Is there a relationship between concussion and whiplash injury? Recently, reports about injuries that professional and collegiate sports sustain which can lead to CTE (chronic traumatic encephalopathy) have received a lot of attention. A low speed rear impact car accident produces force equal to that of getting hit by an NFL linebacker. Interestingly, we don’t seem to give these types of injuries as much attention. Perhaps we’re not looking at the complete picture here.
- Headache or a feeling of pressure in the head
- Temporary loss of consciousness
- Confusion or feeling as if in a fog
- Amnesia surrounding the traumatic event
- Dizziness or “seeing stars”
- Ringing in the ears
Whiplash Injury and Concussion
Let’s think about these kinds of injuries. If you are struck with enough stress to cause a concussion, would it impact the rest of your body? Of course it would. However, we often overlook other potential types of injury, particularly if no injury is visibly present. We tend to strictly focus on treating the symptoms of the concussion. Although I still remember the days of “no blood, no foul,” we now know that you can have an injury with no external evidence, or at least the evidence may be overlooked. What area is being most overlooked in these young men and women? We would have to say the neck.
The Real Impact
Whether it’s a car accident (at any speed), sports injury, or just diving into the pool on a sunny day, neck injuries may be overlooked as a link to concussion-like symptoms. The impact from these actions cause stress down the length of your spine, commonly called axial loading. This in turn causes a loss of structural integrity in your spine, causing bones to move incorrectly or out of place.
Spinal motion can be affected, consequently causing more stress on the muscles, ligaments, and nerves around your spine. Ultimately, your spinal cord gets pulled out of its normal position.
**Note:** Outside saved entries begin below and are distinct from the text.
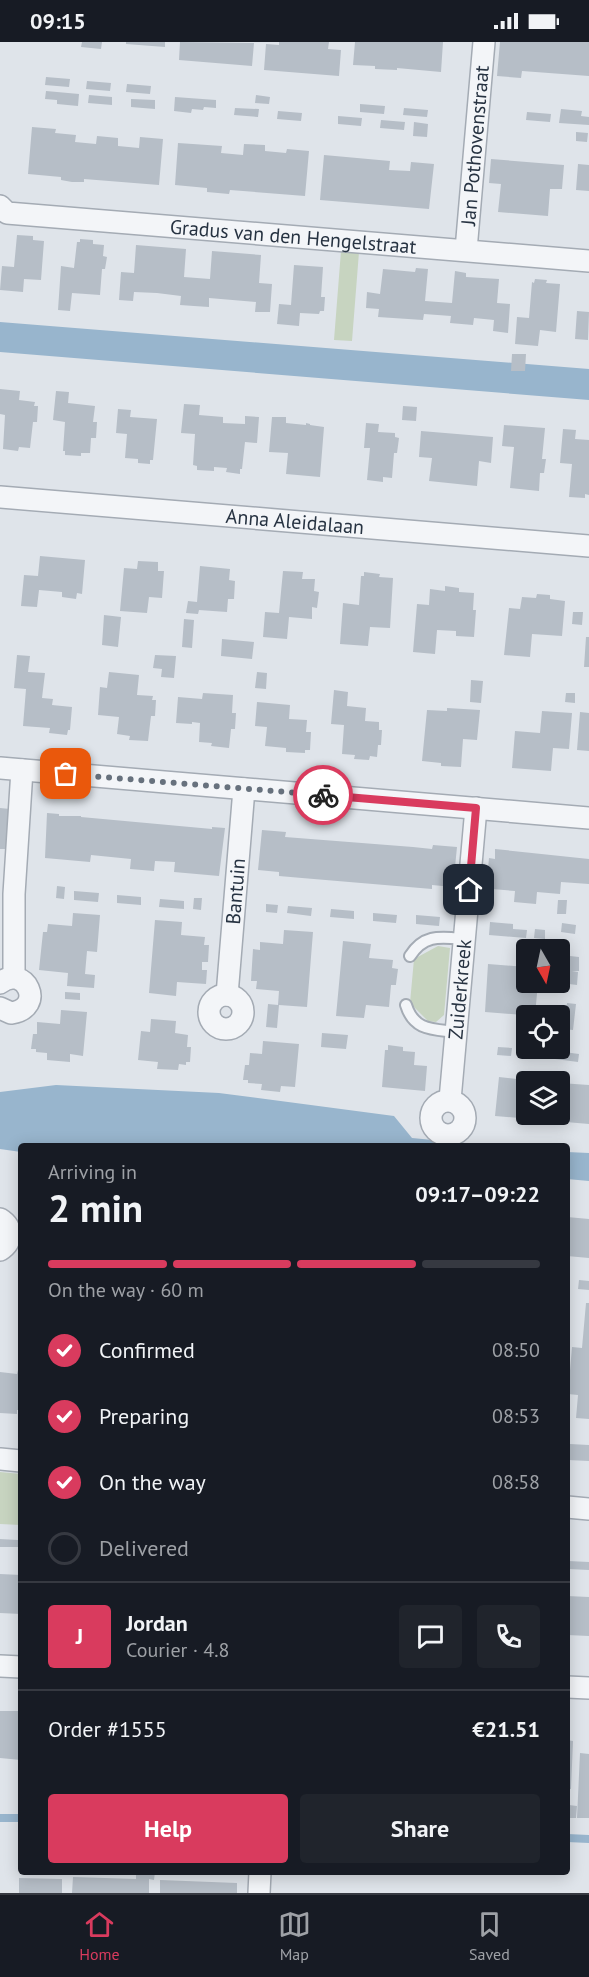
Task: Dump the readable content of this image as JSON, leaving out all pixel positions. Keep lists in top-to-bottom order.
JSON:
{
  "streets": {
    "street": [
      "Jan Pothovenstraat",
      "Gradus van den Hengelstraat",
      "Anna Aleidalaan",
      "Bantuin",
      "Zuiderkreek"
    ]
  },
  "crossings": [
    ["Jan Pothovenstraat", "Gradus van den Hengelstraat"]
  ],
  "north": "bottom",
  "page": {
    "status": "09:15",
    "heading": ["2 min", "Arriving in", "09:17–09:22"],
    "panel": [
      "Jordan",
      "Courier · 4.8",
      "Order #1555",
      "€21.51"
    ],
    "bar": "On the way · 60 m",
    "list": [
      ["Confirmed", "08:50"],
      ["Preparing", "08:53"],
      ["On the way", "08:58"],
      "Delivered"
    ],
    "round": "J",
    "buttons": ["Help", "Share"],
    "tabs": ["Home", "Map", "Saved"]
  }
}
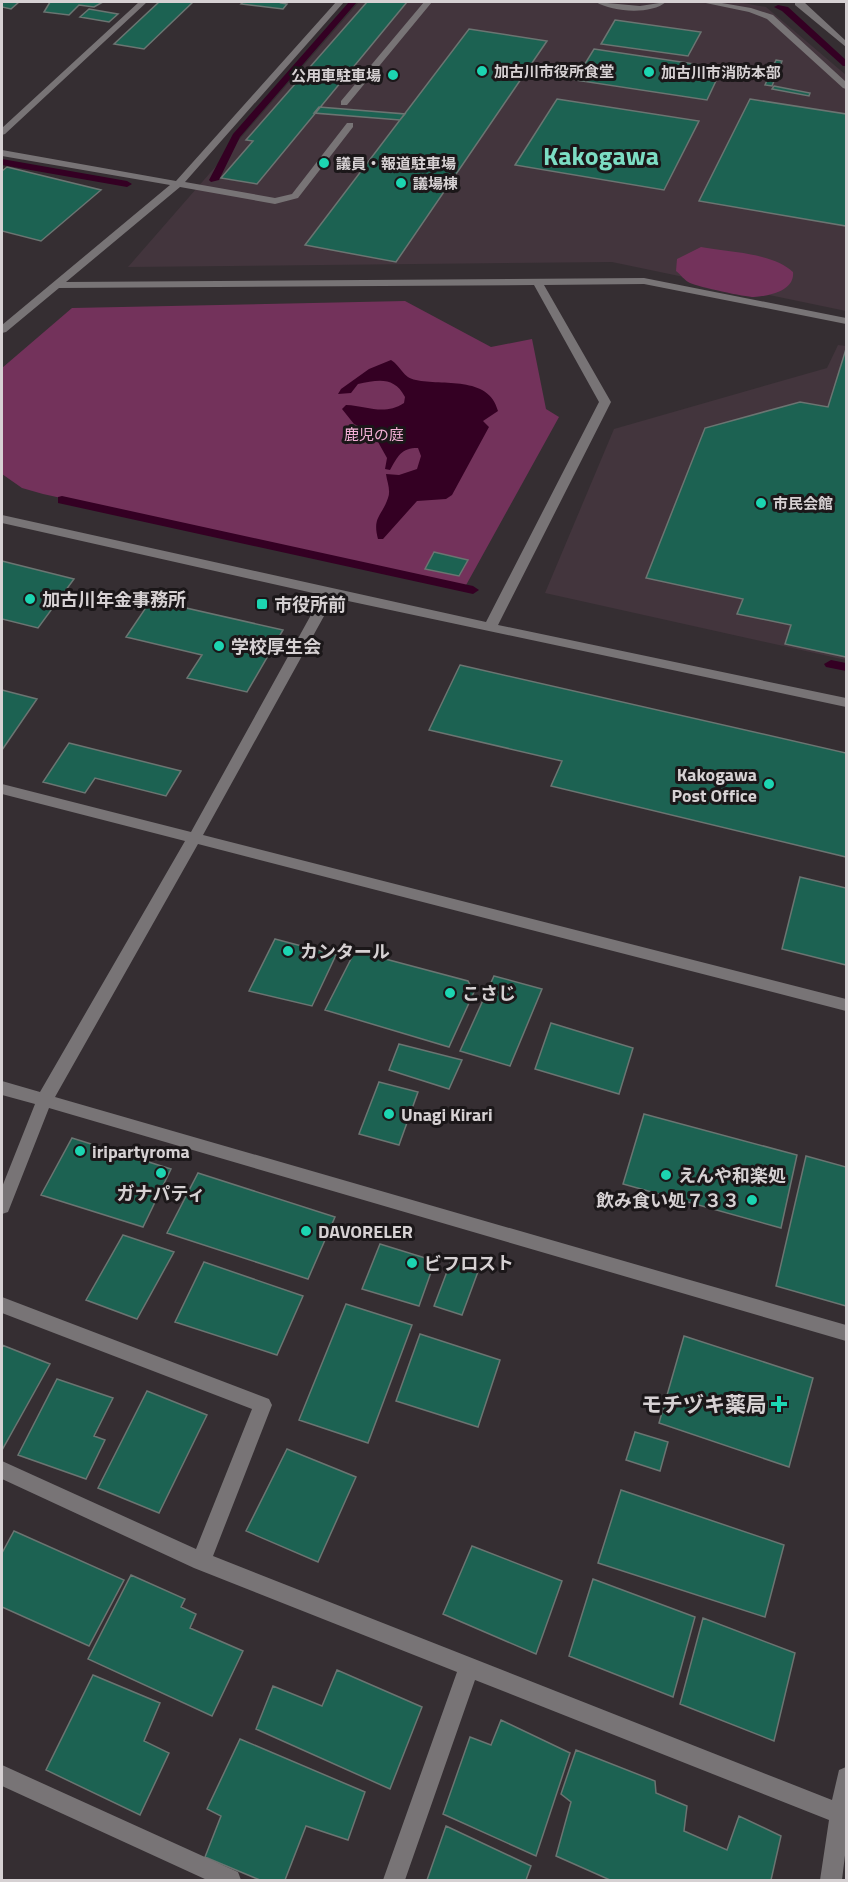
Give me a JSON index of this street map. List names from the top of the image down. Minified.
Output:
{"districts":["Kakogawa"],"parks":["鹿児の庭"],"places":{"other":["加古川市役所食堂","加古川市消防本部","公用車駐車場","議員・報道駐車場","議場棟","市民会館","加古川年金事務所","学校厚生会","Kakogawa Post Office","カンタール","こさじ","Unagi Kirari","iripartyroma","ガナパティ","えんや和楽処","飲み食い処７３３","DAVORELER","ビフロスト"],"transit":["市役所前"],"health":["モチヅキ薬局"]}}
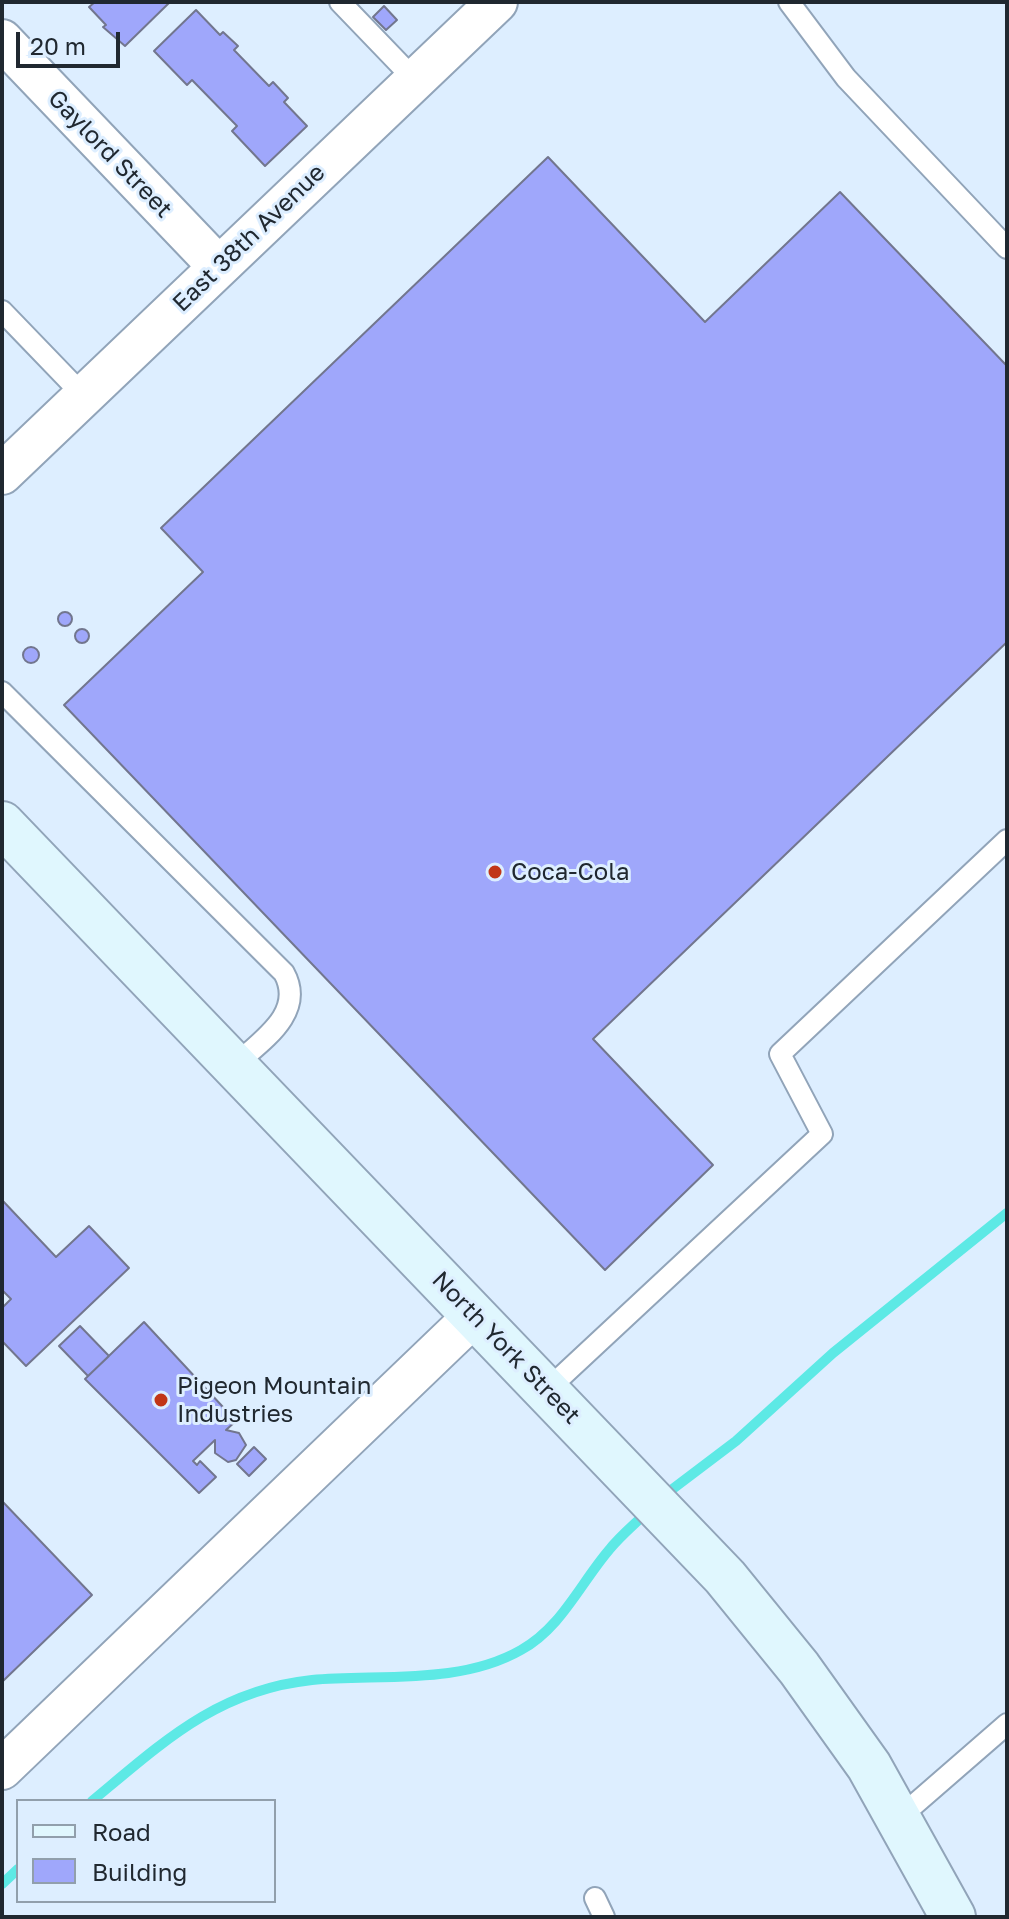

In severe cases, the spinal cord can pull down on your brain stem. Since it doesn’t take much pressure on the nerve to cause problems, you might experience a cascade of symptoms which arise as secondary effects from the primary structural shift in the spine. Although these secondary effects may mirror the symptoms of a concussion, traditional concussion treatment may not alleviate the symptoms.
Treating the Spine
Ultimately, care and treatment for one’s spine is critical. We will all endure some sort of trauma in our lives. But those who are constantly exposed to repeated stress and trauma could experience a host of secondary effects, both noticeable and unnoticed. By treating the spine, we can ultimately ensure that even when there is repetitive impact and stress, we are in a greater position to keep our whole system functioning properly.
For example, when we look at athletes like Lebron James and Tom Brady, we recognize their longevity comes from a team of health professionals to keep them at the top of their game, on and off season. Likewise, Roger Craig never missed a game in eight years because of his chiropractor. Getting checked for a neurostructural shift of your spine is easy, and often results in improved performance beyond just the injury that brings most people into our office, including improved energy, balance, and coordination and better quality of life overall. Above all, if you are suffering, the first step to improvement is to determine whether you have a neurostructural shift.